2000’li yıllardan sonra üretimler hız kesmedi ve halen ciddi yatırımlar sürüyor. Avrupa’daki ilk üç büyük üreticiden biriyiz, Almanya ve İtalya’dan sonra üçüncü sıradayız. Dünya sıralamasında ise bağlantı elemanları üretiminde ilk 10’un içinde olduğumuzu tahmin ediyoruz. Sektörümüz yaklaşık 600 bin ton üretim kapasitesine sahip ve yıllık 500 bin ton üretim yapıyor. 2000’li yıllardan sonra ihracatımızda hızlı bir artış oldu, şu an 300 milyon dolar direkt, en az bunun yarısı kadar da en direkt ve toplamda ise 450-500 milyon dolar civarında ihracatımızın olduğunu tahmin ediyoruz. Buna rağmen halen 500 milyon dolarlık ithalat yapılıyor. Dernek olarak yaptığımız çalışmalar sonucu ithal ürünlere getirilen gözetim uygulamasının ithalatın azalmasına büyük katkı sağladığı kanısındayız. Önümüzdeki beş yıl içinde ihracatımızın 750 milyon dolara çıkacağına inanıyoruz. Umuyoruz ki birkaç yıl içinde Avrupa’daki iki büyük üreticiden biri olacak ve dünyada ise ilk sekize gireceğiz. Bugün bağlantı elemanları üreticileri olarak artık hammaddemizin yüzde 90’ını yerli imalatçılardan karşılıyoruz. Hammadde konusunda dışarıya bağımlı değiliz. Derneğimizin yoğun çalışmaları ve hammadde üreticileriyle yaptığımız görüşmeler sonucu, kullandığımız hammaddeler ülkemizde üretilmeye başladı. Sektörümüz gerçekleştirdiği ihracat ve hammadde de dışarıya bağımlılıktan kurtularak cari açığımızın kapatılmasına katkı sağlıyor. Ayrıca bağlantı elemanları üreticileri olarak geliştirdiğimiz özel ürünler de ülkemizin katma değerli ürünleri pazara sunmasında önemli rol oynadı.

Sektörünüzün hedef pazarları hangi ülkelerdir?

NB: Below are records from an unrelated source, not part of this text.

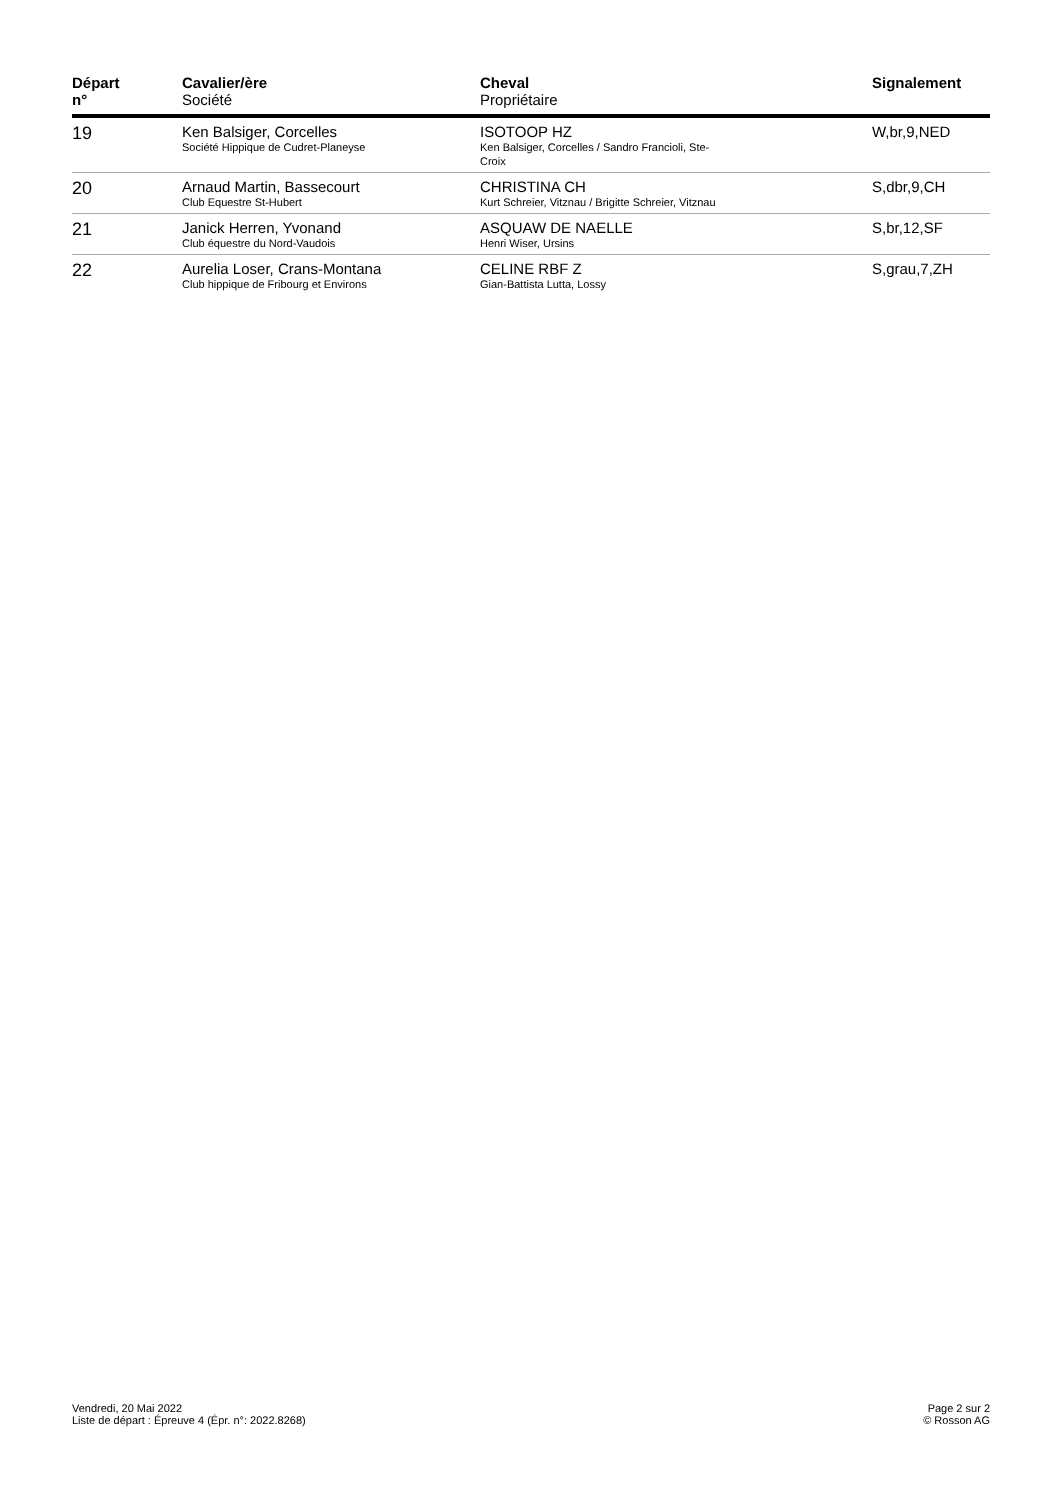| Départ n° | Cavalier/ère Société | Cheval Propriétaire | Signalement |
| --- | --- | --- | --- |
| 19 | Ken Balsiger, Corcelles Société Hippique de Cudret-Planeyse | ISOTOOP HZ Ken Balsiger, Corcelles / Sandro Francioli, Ste- Croix | W,br,9,NED |
| 20 | Arnaud Martin, Bassecourt Club Equestre St-Hubert | CHRISTINA CH Kurt Schreier, Vitznau / Brigitte Schreier, Vitznau | S,dbr,9,CH |
| 21 | Janick Herren, Yvonand Club équestre du Nord-Vaudois | ASQUAW DE NAELLE Henri Wiser, Ursins | S,br,12,SF |
| 22 | Aurelia Loser, Crans-Montana Club hippique de Fribourg et Environs | CELINE RBF Z Gian-Battista Lutta, Lossy | S,grau,7,ZH |
Vendredi, 20 Mai 2022
Liste de départ : Épreuve 4 (Épr. n°: 2022.8268)
Page 2 sur 2
© Rosson AG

Bağlantı elemanları sektörü sanayinin olduğu her noktada mevcuttur. Özellikle otomotiv, beyaz eşya, mobilya, makine, elektrik, çelik konstrüksiyon ve inşaat sektörlerinde yoğun olarak kullanılıyor. Ülkemizdeki bağlantı elemanları üretiminin yüzde 65’i ihraç ediliyor. Bu ihracatımızın da yüzde 85’i gelişmiş ülkelere yönelik. Bu ülkeler arasında da en büyük pay ile Almanya yer alıyor. Bu durum, bağlantı elemanları sektörü olarak arzulanan kaliteyi yakaladığımızın da göstergesidir. Avrupa Birliği pazarı birinci önceliğimizdir. Bununla birlikte gelişen pazarlarda ihracatı artırmak her zaman hedeflerimiz arasındadır. Endüstriyel imalatın olduğu her alanda, her zaman olmak istiyoruz ve bunun içinde çalışmalarımızı sürdürüyoruz.